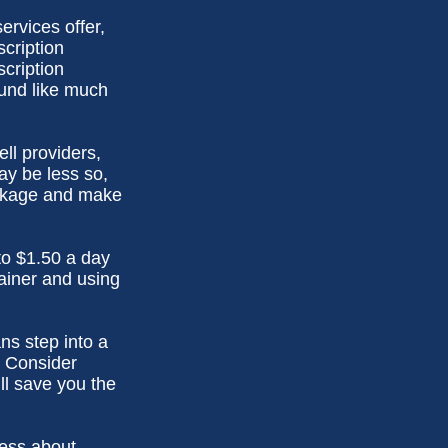
ervices offer,
scription
cription
und like much
ell providers,
ay be less so,
package and make
to $1.50 a day
ainer and using
ns step into a
. Consider
ll save you the
less about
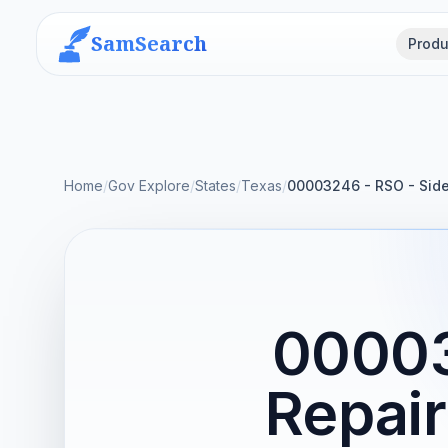
SamSearch
Produ
Home
/
Gov Explore
/
States
/
Texas
/
00003246 - RSO - Side
00003
Repair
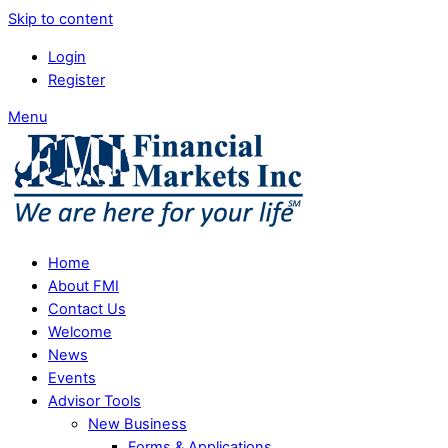
Skip to content
Login
Register
Menu
Home
About FMI
Contact Us
Welcome
News
Events
Advisor Tools
New Business
Forms & Applications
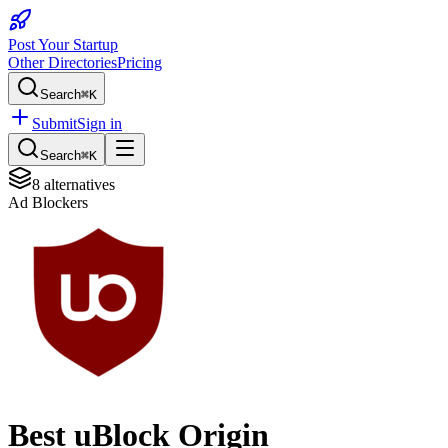
Post Your Startup
Other Directories
Pricing
Search
⌘K
Submit
Sign in
Search
⌘K
8
alternatives
Ad Blockers
Best
uBlock Origin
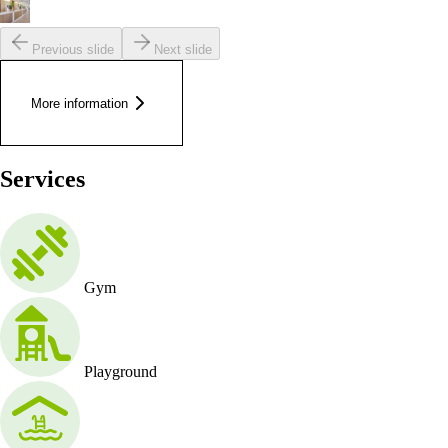
Previous slide
Next slide
More information
Services
Gym
Playground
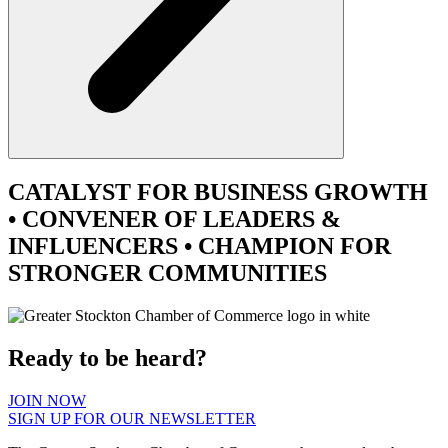
CATALYST
FOR BUSINESS GROWTH
•
CONVENER
OF LEADERS &
INFLUENCERS •
CHAMPION
FOR
STRONGER COMMUNITIES
Ready to be heard?
JOIN NOW
SIGN UP FOR OUR NEWSLETTER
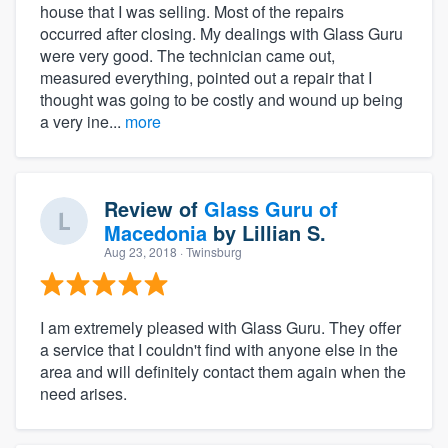
house that I was selling. Most of the repairs
occurred after closing. My dealings with Glass Guru
were very good. The technician came out,
measured everything, pointed out a repair that I
thought was going to be costly and wound up being
a very ine...
more
Review of
Glass Guru of
Macedonia
by
Lillian S.
Aug 23, 2018
· Twinsburg
I am extremely pleased with Glass Guru. They offer
a service that I couldn't find with anyone else in the
area and will definitely contact them again when the
need arises.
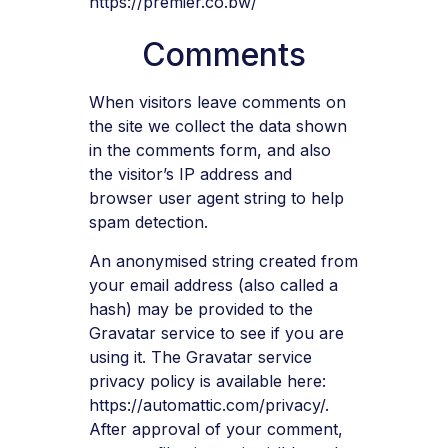
https://premier.co.bw/
Comments
When visitors leave comments on
the site we collect the data shown
in the comments form, and also
the visitor’s IP address and
browser user agent string to help
spam detection.
An anonymised string created from
your email address (also called a
hash) may be provided to the
Gravatar service to see if you are
using it. The Gravatar service
privacy policy is available here:
https://automattic.com/privacy/.
After approval of your comment,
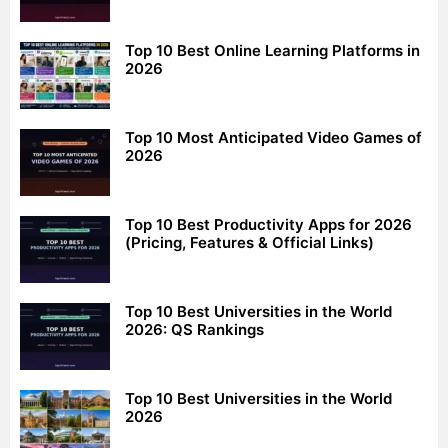
Top 10 Best Online Learning Platforms in
2026
Top 10 Most Anticipated Video Games of
2026
Top 10 Best Productivity Apps for 2026
(Pricing, Features & Official Links)
Top 10 Best Universities in the World
2026: QS Rankings
Top 10 Best Universities in the World
2026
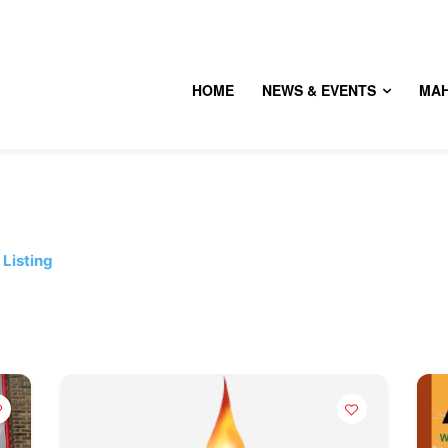
HOME
NEWS & EVENTS
MA
Listing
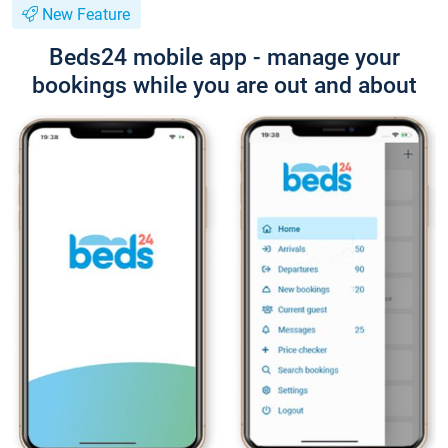
New Feature
Beds24 mobile app - manage your
bookings while you are out and about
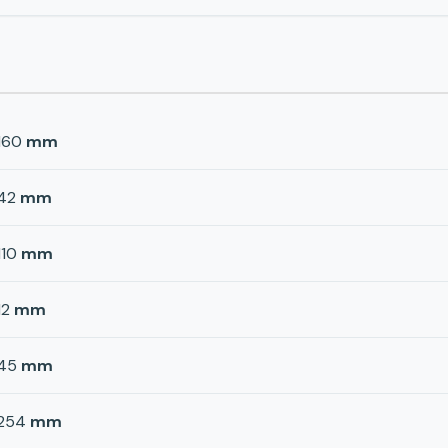
160
mm
42
mm
110
mm
12
mm
45
mm
254
mm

■ ■ ■ ■ ■

WORK REQUEST ->
Make an exact copy of the listing above, omitting the pictures.

RESPONSE AREA ->
ervices offer,
scription
cription
und like much
ell providers,
ay be less so,
package and make
to $1.50 a day
ainer and using
ns step into a
. Consider
ll save you the
less about
SamSearch
Produ
Home
/
Gov Explore
/
States
/
Texas
/
00003246 - RSO - Side
00003
Repair
Skip to content
Login
Register
Menu
Home
About FMI
Contact Us
Welcome
News
Events
Advisor Tools
New Business
Forms & Applications
Post Your Startup
Other Directories
Pricing
Search
⌘K
Submit
Sign in
Search
⌘K
8
alternatives
Ad Blockers
Best
uBlock Origin
Previous slide
Next slide
More information
Services
Gym
Playground
CATALYST
FOR BUSINESS GROWTH
•
CONVENER
OF LEADERS &
INFLUENCERS •
CHAMPION
FOR
STRONGER COMMUNITIES
Ready to be heard?
JOIN NOW
SIGN UP FOR OUR NEWSLETTER
house that I was selling. Most of the repairs
occurred after closing. My dealings with Glass Guru
were very good. The technician came out,
measured everything, pointed out a repair that I
thought was going to be costly and wound up being
a very ine...
more
Review of
Glass Guru of
Macedonia
by
Lillian S.
Aug 23, 2018
· Twinsburg
I am extremely pleased with Glass Guru. They offer
a service that I couldn't find with anyone else in the
area and will definitely contact them again when the
need arises.
https://premier.co.bw/
Comments
When visitors leave comments on
the site we collect the data shown
in the comments form, and also
the visitor’s IP address and
browser user agent string to help
spam detection.
An anonymised string created from
your email address (also called a
hash) may be provided to the
Gravatar service to see if you are
using it. The Gravatar service
privacy policy is available here:
https://automattic.com/privacy/.
After approval of your comment,
Top 10 Best Online Learning Platforms in
2026
Top 10 Most Anticipated Video Games of
2026
Top 10 Best Productivity Apps for 2026
(Pricing, Features & Official Links)
Top 10 Best Universities in the World
2026: QS Rankings
Top 10 Best Universities in the World
2026
HOME
NEWS & EVENTS
MA
Listing
New Feature
Beds24 mobile app - manage your
bookings while you are out and about
160
mm
42
mm
110
mm
12
mm
45
mm
254
mm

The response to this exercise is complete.